**Work required:**
Exact copies of all the records are the expected output.

(Saved data entries)
☆ ☆ ☆
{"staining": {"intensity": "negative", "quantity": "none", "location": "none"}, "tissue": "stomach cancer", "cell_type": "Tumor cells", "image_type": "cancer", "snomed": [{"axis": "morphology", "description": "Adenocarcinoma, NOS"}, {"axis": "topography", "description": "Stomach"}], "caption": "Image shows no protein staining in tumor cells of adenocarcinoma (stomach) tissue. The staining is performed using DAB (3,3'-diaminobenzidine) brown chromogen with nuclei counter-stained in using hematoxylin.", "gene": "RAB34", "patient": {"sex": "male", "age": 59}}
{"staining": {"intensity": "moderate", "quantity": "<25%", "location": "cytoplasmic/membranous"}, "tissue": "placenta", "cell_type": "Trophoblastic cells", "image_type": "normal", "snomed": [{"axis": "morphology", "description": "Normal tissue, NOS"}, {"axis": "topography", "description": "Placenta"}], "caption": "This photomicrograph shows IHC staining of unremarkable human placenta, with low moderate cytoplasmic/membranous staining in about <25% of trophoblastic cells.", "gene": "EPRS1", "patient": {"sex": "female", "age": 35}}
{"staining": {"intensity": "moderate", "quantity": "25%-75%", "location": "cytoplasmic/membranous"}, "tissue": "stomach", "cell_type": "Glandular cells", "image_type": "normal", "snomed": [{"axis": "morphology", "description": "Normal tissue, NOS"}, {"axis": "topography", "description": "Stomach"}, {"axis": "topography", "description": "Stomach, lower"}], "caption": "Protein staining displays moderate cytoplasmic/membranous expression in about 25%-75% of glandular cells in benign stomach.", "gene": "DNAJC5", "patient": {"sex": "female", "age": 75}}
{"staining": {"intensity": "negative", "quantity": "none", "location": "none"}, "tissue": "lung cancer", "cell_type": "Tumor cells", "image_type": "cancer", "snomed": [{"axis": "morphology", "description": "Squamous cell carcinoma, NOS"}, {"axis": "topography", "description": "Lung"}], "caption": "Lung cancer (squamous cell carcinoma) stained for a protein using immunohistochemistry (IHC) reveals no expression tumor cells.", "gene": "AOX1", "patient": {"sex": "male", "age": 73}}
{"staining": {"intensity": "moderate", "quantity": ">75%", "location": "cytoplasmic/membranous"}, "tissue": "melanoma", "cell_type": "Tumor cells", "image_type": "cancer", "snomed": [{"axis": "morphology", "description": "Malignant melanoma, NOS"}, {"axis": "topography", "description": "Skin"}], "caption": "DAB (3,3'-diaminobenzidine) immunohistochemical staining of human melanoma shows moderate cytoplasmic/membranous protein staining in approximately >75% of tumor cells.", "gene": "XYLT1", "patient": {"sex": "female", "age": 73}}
☆ ☆ ☆
**Task solution:**
{"staining": {"intensity": "negative", "quantity": "none", "location": "none"}, "tissue": "stomach cancer", "cell_type": "Tumor cells", "image_type": "cancer", "snomed": [{"axis": "morphology", "description": "Adenocarcinoma, NOS"}, {"axis": "topography", "description": "Stomach"}], "caption": "Image shows no protein staining in tumor cells of adenocarcinoma (stomach) tissue. The staining is performed using DAB (3,3'-diaminobenzidine) brown chromogen with nuclei counter-stained in using hematoxylin.", "gene": "RAB34", "patient": {"sex": "male", "age": 59}}
{"staining": {"intensity": "moderate", "quantity": "<25%", "location": "cytoplasmic/membranous"}, "tissue": "placenta", "cell_type": "Trophoblastic cells", "image_type": "normal", "snomed": [{"axis": "morphology", "description": "Normal tissue, NOS"}, {"axis": "topography", "description": "Placenta"}], "caption": "This photomicrograph shows IHC staining of unremarkable human placenta, with low moderate cytoplasmic/membranous staining in about <25% of trophoblastic cells.", "gene": "EPRS1", "patient": {"sex": "female", "age": 35}}
{"staining": {"intensity": "moderate", "quantity": "25%-75%", "location": "cytoplasmic/membranous"}, "tissue": "stomach", "cell_type": "Glandular cells", "image_type": "normal", "snomed": [{"axis": "morphology", "description": "Normal tissue, NOS"}, {"axis": "topography", "description": "Stomach"}, {"axis": "topography", "description": "Stomach, lower"}], "caption": "Protein staining displays moderate cytoplasmic/membranous expression in about 25%-75% of glandular cells in benign stomach.", "gene": "DNAJC5", "patient": {"sex": "female", "age": 75}}
{"staining": {"intensity": "negative", "quantity": "none", "location": "none"}, "tissue": "lung cancer", "cell_type": "Tumor cells", "image_type": "cancer", "snomed": [{"axis": "morphology", "description": "Squamous cell carcinoma, NOS"}, {"axis": "topography", "description": "Lung"}], "caption": "Lung cancer (squamous cell carcinoma) stained for a protein using immunohistochemistry (IHC) reveals no expression tumor cells.", "gene": "AOX1", "patient": {"sex": "male", "age": 73}}
{"staining": {"intensity": "moderate", "quantity": ">75%", "location": "cytoplasmic/membranous"}, "tissue": "melanoma", "cell_type": "Tumor cells", "image_type": "cancer", "snomed": [{"axis": "morphology", "description": "Malignant melanoma, NOS"}, {"axis": "topography", "description": "Skin"}], "caption": "DAB (3,3'-diaminobenzidine) immunohistochemical staining of human melanoma shows moderate cytoplasmic/membranous protein staining in approximately >75% of tumor cells.", "gene": "XYLT1", "patient": {"sex": "female", "age": 73}}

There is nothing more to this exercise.